● **Kutipan**:
"""
Friday, June 24, 2005

Matahari yang Marah

Matahari seperti ingin menunjukkan kegarangannya. Tak satu segumpal pun awan diberi kesempatan untuk menutupi. Langit dibuat biru. Tanah dibuat terbelalak. Dan kepala dipaksa meraung menahan panas.

Kemarahan matahari baru mereda setelah lonceng senja dipukul malaikat. Toh sisa-sisa kemarahannya masih terbawa angin malam yang berhembus pelan. Dingin dan menusuk tulang. Seluruh kota benar-benar dibuat merinding.

Apa salah bumi? Apa dosa kota yang kutinggali?

Apakah karena pesta yang digelar untuk pertama kali ini "salah mangsa"? Bukankah ini rekadaya manusia yang paling demokratis untuk memilih pimpinan? Memilih langsung Sang Duta untuk memimpin kota dan memakmurkan seluruh rakyatnya?
"""
Catatan dari suatu pengumpulan data
"""
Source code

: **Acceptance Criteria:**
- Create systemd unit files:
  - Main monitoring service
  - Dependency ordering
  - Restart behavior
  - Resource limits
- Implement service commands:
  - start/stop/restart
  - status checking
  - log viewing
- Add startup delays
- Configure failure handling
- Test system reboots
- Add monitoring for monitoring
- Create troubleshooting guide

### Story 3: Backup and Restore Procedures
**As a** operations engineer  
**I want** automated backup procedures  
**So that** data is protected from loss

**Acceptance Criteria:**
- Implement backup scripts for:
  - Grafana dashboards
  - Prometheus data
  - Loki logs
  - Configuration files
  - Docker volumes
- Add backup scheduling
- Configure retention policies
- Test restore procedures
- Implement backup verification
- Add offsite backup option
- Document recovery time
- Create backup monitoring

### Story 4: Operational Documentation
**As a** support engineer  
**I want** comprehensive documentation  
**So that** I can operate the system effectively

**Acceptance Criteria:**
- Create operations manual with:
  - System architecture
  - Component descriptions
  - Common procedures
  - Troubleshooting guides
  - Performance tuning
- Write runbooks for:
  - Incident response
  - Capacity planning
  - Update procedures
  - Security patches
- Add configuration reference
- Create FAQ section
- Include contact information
"""
● **Tentang Tugas Ini**: Menurut kutipan tentang matahari yang marah, kapan kemarahan matahari baru mereda? Materi ini berasal dari sumber lain.

● **Ruang Jawaban**: Setelah lonceng senja dipukul malaikat.